Virtual Reality: In-person events management should stay online
The present is unquestionably digital.
Change was already underway. Led by a generation of young adults brought up online. Now it’s been hyper accelerated by a pandemic that has forced us all to go virtual so we can continue to function.
Unsurprisingly given the ‘show must go on’ spirit of professionals in our industry, the events and meetings sectors have been at the forefront of embracing the power of tech to quickly mobilise engaging and unique virtual and hybrid experiences.
Make no mistake though, in-person will be back. Those incredible venues across the UK and beyond will welcome, serve and delight millions of guests again. Our appetite for getting together might be a little bruised, but it hasn’t gone away. We’ll be returning in droves.
Some things will need to change though, and some things ought to be reflected on given how we’ve evolved as humans.
It’s not just about the highest standards of hygiene, or the ongoing value of a virtual element to increase access and audiences. It’s about how we respond to a rapid shift in buying behaviours and embrace the sales and operational benefits.
As consumers, we were already researching, pricing, tailoring, buying and fine-tuning our product and service purchases online. Pre-pandemic, 63% of buying journeys were starting online with 1.8 billion people transacting that way.
And that wasn’t just groceries, it spans big ticket purchases like cars and home improvement projects, and into the service sector with take-aways, restaurant bookings and our all-important family holidays.
Fast forward to now and a Salesforce survey shows Covid has compounded this behaviour with 58% of consumers and 80% of business buyers expecting to do even more buying online.
Venue teams are rightfully lauded for their focus on hands-on customer experiences.
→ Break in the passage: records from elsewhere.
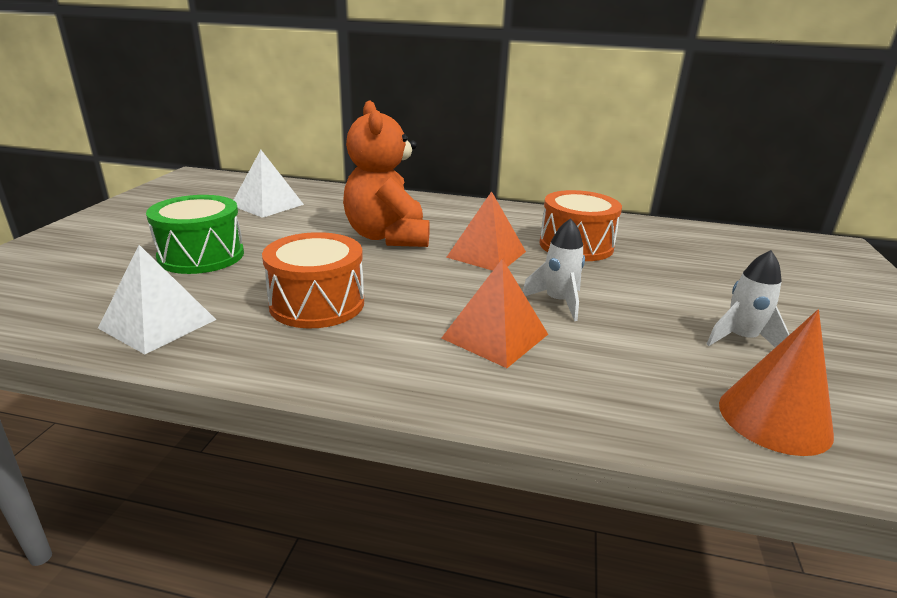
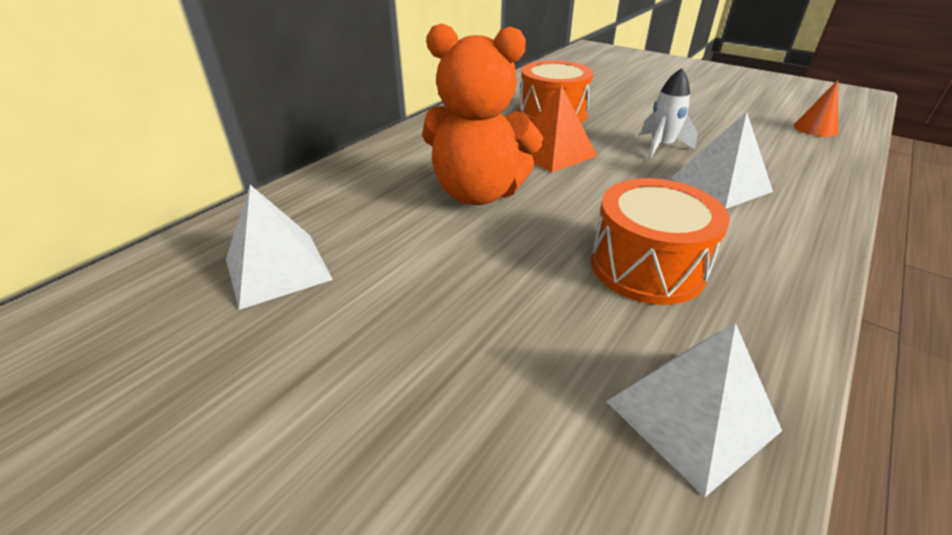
camera: 65 degrees left, 10 degrees up
green drum [146,195,244,274] -> none
orange pyramid [441,259,548,368] -> white pyramid [671,112,773,209]
white rocket [707,250,790,347] -> none
orange cone [719,310,834,456] -> orange cone [794,80,838,137], size x0.64

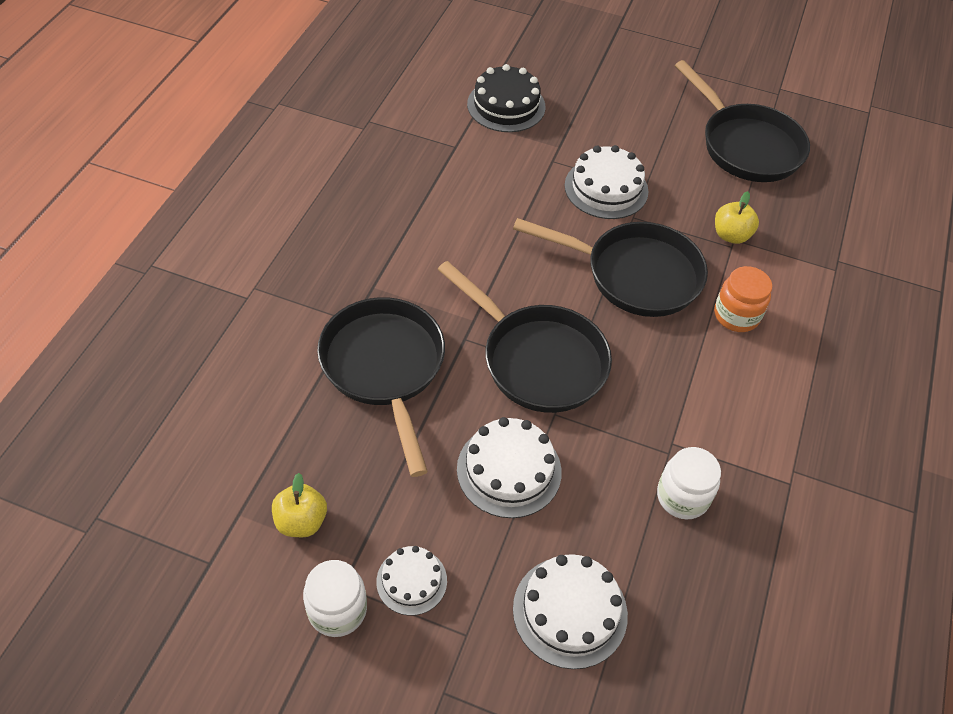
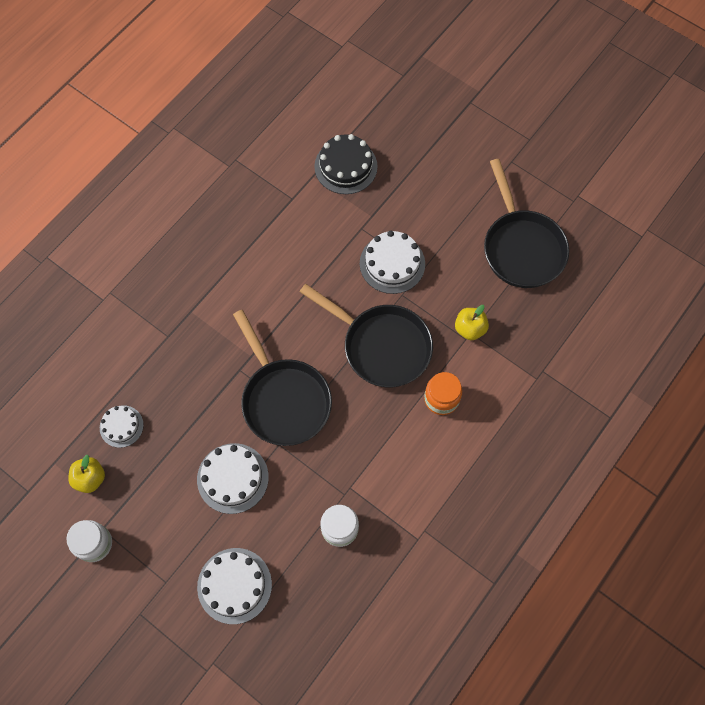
camera: 20 degrees right, 15 degrees up
black pan [317,297,445,477] -> none
white cake [376,546,447,616] -> white cake moved to [100,405,144,448]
Their ability to retain complete flexibility to offer bespoke packages and service delivery to meet the unique needs of each and every customer.
Taking each lead and shaping the right offer to make the sale is a skill born out of years of experience but given consumer behaviour is there a cost to this approach?
With smaller, more vanilla meetings and events likely to be an even greater percentage of bookings as in-person activity ramps back up, event professionals can benefit from looking at where else a technology led solution can help you prosper.
What can the industry learn from our own consumer behaviour that will drive up sales, lower costs to serve and increase margins?
Ask yourselves, based on your own buying journeys:
How many leads are lost from not being able to generate an accurate quote online?
How many leads are lost from not being able to see availability online?
How many leads are lost from not being able to book online?
How much time is spent manually qualifying out customers who were never going to book?
How much value is lost from manually planning the particulars of lower value bookings?
In these instances, what could the industry gain from taking the lead from other sectors and providing prospects and customers with more of self-service solution for booking and event planning?
Particularly if event professionals can retain control over which services they provide in this way and where they drive customers to do viewings, meet in person or discuss their needs over the phone.
Essentially adapting the operation to respond to consumer behaviour and deliver an online buying experience whilst retaining hands-on channels and a personal service to support more complex requests and offer the opportunity for up-sell.
Much as virtual won’t signal the end of in-person events, nor will technology replace the enormous value event professionals provide in making sales and creating and delivering experiences.
Giving the customer more autonomy to book and plan their events is not a revolution, but a positive evolution that can add value and remove wasted effort from venue team’s processes.
Something that allows event profs to do even more of the incredible stuff that sets them apart from their peers in other service sectors.